Wir haben 2 Millionen Ehrenamtliche. Wir haben etwa 580.000 Personen in den hessischen Sportverbänden, darunter 135.000 als Vorstand, Trainer oder Übungsleiter. Wir haben 75.000 freiwillige Feuerwehrleute. Wir haben Mitarbeiterinnen und Mitarbeiter der Tafeln, von Flüchtlingsorganisationen und -hilfen, im Deutschen Roten Kreuz, beim THW.
Jetzt sagen Sie, dass 15.000 etwas bekommen. Oft geht es den Ehrenamtlichen – das ist meine Lebenserfahrung – nicht um das Geld, sondern sie wollen ein kleines Dankeschön aus der Gesellschaft. Daran können wir gemeinsam arbeiten, dass das verbessert wird.
Sie wollen ein kleines Dankeschön zurückbekommen. Da muss man sich darüber austauschen, wie wir das organisieren. Geld ist oft nicht das Problem. Ich stelle eher fest, wenn wir schon beim Thema Ehrenamt sind, dass – –
Wissen Sie, Herr Boddenberg, ich weiß ja nicht, wie Sie in Frankfurt unterwegs sind.
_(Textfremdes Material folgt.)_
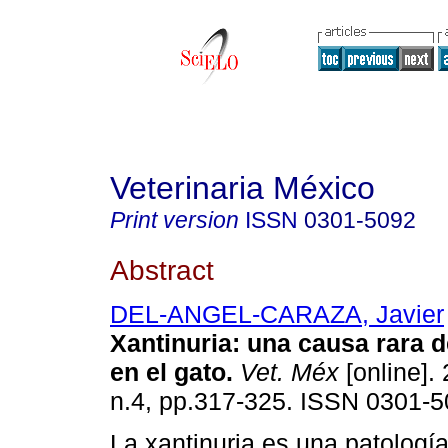
Veterinaria México
Print version
ISSN
0301-5092
Abstract
DEL-ANGEL-CARAZA, Javier
Xantinuria
:
una causa rara de
en el gato
.
Vet. Méx
[online]. 
n.4, pp.317-325. ISSN 0301-5
La xantinuria es una patologí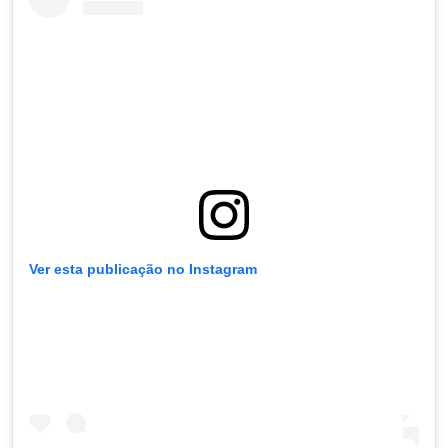
Ver esta publicação no Instagram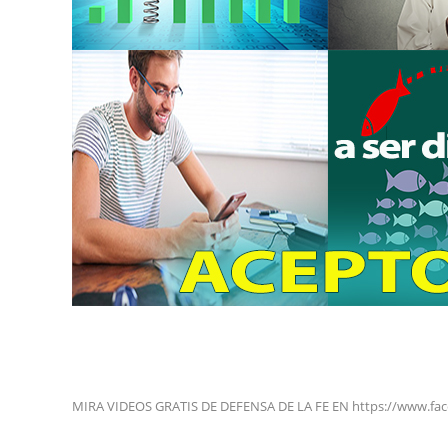
MIRA VIDEOS GRATIS DE DEFENSA DE LA FE EN https://www.fa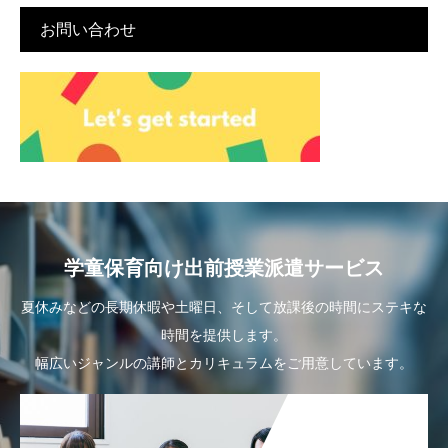
お問い合わせ
学童保育向け出前授業派遣サービス
夏休みなどの長期休暇や土曜日、そして放課後の時間にステキな
時間を提供します。
幅広いジャンルの講師とカリキュラムをご用意しています。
Ich nehme für mich in Anspruch, dass ich über viele Jahre unterwegs war. Ich sehe nicht alle Abgeordneten anderer Parteien. Da begegnet es mir beim Ehrenamt, dass Leute teilweise verzweifelt sind.
Es löst sich der Männergesangverein auf, der Heimatverein. Sie finden keine Leute mehr. Sie verzweifeln teilweise an der Steuerbürokratie. Das ist ein Thema, über das wir seit Jahren reden. Sie verzweifeln an Auflagen von Behörden, wenn es um ein Sommerfest geht. Das sind sehr praktische Beispiele, wo es darum geht, ob wir Ehrenamtlichen helfen und ihnen die Arbeit erleichtern können oder ob wir das Ehrenamt kaputt machen. Das ist leider auch eine Entwicklung in dieser Gesellschaft.
Was sage ich denn den Mitarbeiterinnen in der Tafel? Das ist eine Aufgabe, die vielleicht nicht jeder übernehmen kann. Diese Mitarbeiterinnen arbeiten übrigens auch ehrenamtlich oft mehr als fünf Stunden. Was macht der Jugendleiter und der Übungsleiter, der eine Mannschaft betreut? Ich war selbst einmal Jugendleiter und weiß, was das für eine Arbeit ist. Er hat keine Jugendleitercard, weil sie an formelle Voraussetzungen geknüpft ist.
Was sage ich dem Feuerwehrmann, der keine Aufwandsentschädigung bekommt, Bereitschaft hat, manchmal auch zu Bränden gerufen wird und dann wieder an die Arbeit geht? Er bekommt nach Ihrer Diktion nichts. Sie schaffen ein Ehrenamt erster, zweiter und dritter Klasse. Das ist der falsche Ansatz. Das ist definitiv der falsche Ansatz.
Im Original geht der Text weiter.